Sunday, 16 October 2011

high carb versus high fat diet in endurance performance exercise


 

A comparison between high carb (energy resources stocked in the liver and muscles, as glycogen) versus high fat (energy resources stocked as triglycerides, in muscles and tissues) in endurance exercise performance: High fat diets and endurance exercise performance. (I'm talking about essential fatty acids.)

Interesting quotes:

In the end carbohydrates can supply more energy per time unit. It can supply energy even at high intensities, but the depletion of glycogen is when exhaustion sets. Fat on the other hand is burned slowly. It cannot supply energy during high intensities, and eating a high fat diet may lead to smaller glycogen stores. However, the amount of fat stored is never a limiting factor for performance.

 Later:
When we start eating high fat we gradually get better and better at burning fat. If we are well trained, we also burn more fat at higher intensities. Fat is released faster and in greater amounts from the fat tissue, it is also transported faster into the muscles and the mitochondria. The muscles also store more energy as fat and get better at using this fuel as well. Full adaptation takes time tough, and it is likely that optimal adaptation need >4 weeks. High fat diets cause a shift in the expression of our genes into coding for several of proteins involved in fat metabolism.
After adapted to high fat diets we can oxidize more fat during exercise and we get a higher maximal fat oxidation. Endurance trained athletes are particularly adept at burning fat.

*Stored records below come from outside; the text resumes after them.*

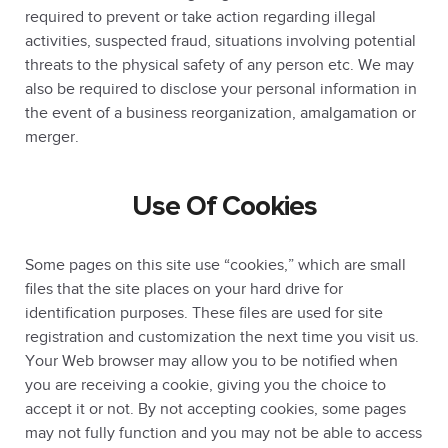
required to prevent or take action regarding illegal
activities, suspected fraud, situations involving potential
threats to the physical safety of any person etc. We may
also be required to disclose your personal information in
the event of a business reorganization, amalgamation or
merger.
Use Of Cookies
Some pages on this site use “cookies,” which are small
files that the site places on your hard drive for
identification purposes. These files are used for site
registration and customization the next time you visit us.
Your Web browser may allow you to be notified when
you are receiving a cookie, giving you the choice to
accept it or not. By not accepting cookies, some pages
may not fully function and you may not be able to access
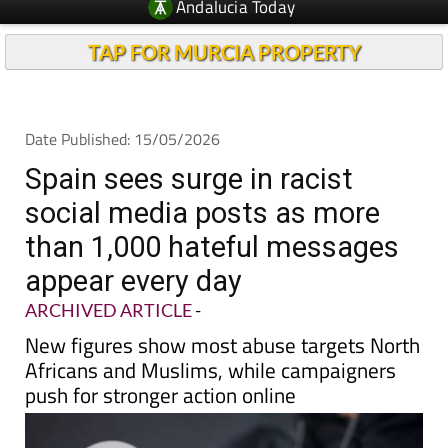
Andalucia Today
TAP FOR MURCIA PROPERTY
Date Published: 15/05/2026
Spain sees surge in racist
social media posts as more
than 1,000 hateful messages
appear every day
ARCHIVED ARTICLE
-
New figures show most abuse targets North
Africans and Muslims, while campaigners
push for stronger action online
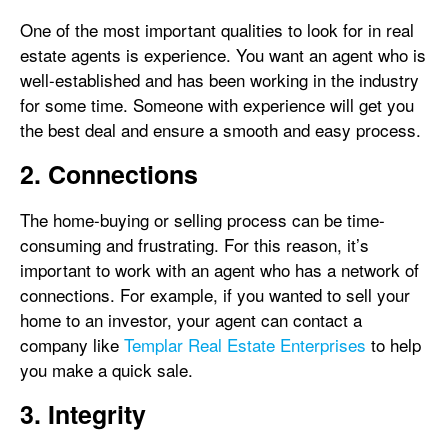
One of the most important qualities to look for in real
estate agents is experience. You want an agent who is
well-established and has been working in the industry
for some time. Someone with experience will get you
the best deal and ensure a smooth and easy process.
2. Connections
The home-buying or selling process can be time-
consuming and frustrating. For this reason, it’s
important to work with an agent who has a network of
connections. For example, if you wanted to sell your
home to an investor, your agent can contact a
company like
Templar Real Estate Enterprises
to help
you make a quick sale.
3. Integrity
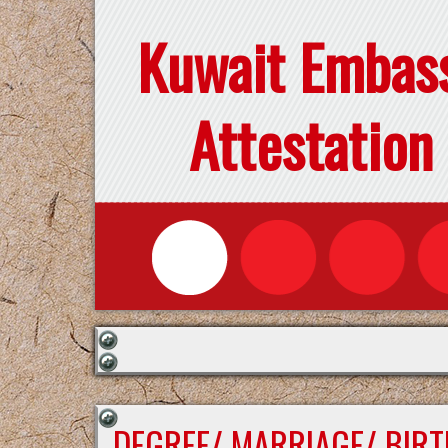
Kuwait Embas
Attestation
DEGREE/ MARRIAGE/ BIRT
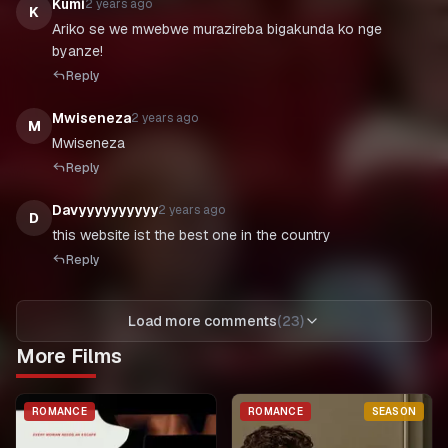
Kumi
2 years ago
K
Ariko se we mwebwe murazireba bigakunda ko nge
byanze!
Reply
Mwiseneza
2 years ago
M
Mwiseneza
Reply
Davyyyyyyyyyy
2 years ago
D
Reply
Load more comments
(
23
)
More Films
ROMANCE
ROMANCE
SEASON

An endurance athlete adapted to a high fat diet is a fat burning machine. Still, endurance trained athletes are not a homogenous group and may differ greatly in their fat burning capacity.
Achten and Jeukendrup tested 55 endurance trained athletes to find maximal fat oxidation and at what level of intensity it occurred. Maximal fat oxidation averaged 0,52g/min at an intensity level of 63% VO2max. But there were large variations in both maximal fat oxidation and the rate of fat oxidation. Although the average intensity for maximal fat oxidation was at 63% VO2max some athletes cycled at more than 85% VO2max before fat oxidation declined, while in others it went downhill when reaching 50% VO2max. This study used a high carb diet and the exercise was performed after an overnight fast.
I don't know if these tests are reliable. Why do researchers prefers a 4 weeks, or 1 week trial ? Why not more ? Of course, it's costly, and ethically dubious. But I'm not convince a complete metabolic change can happen in a week.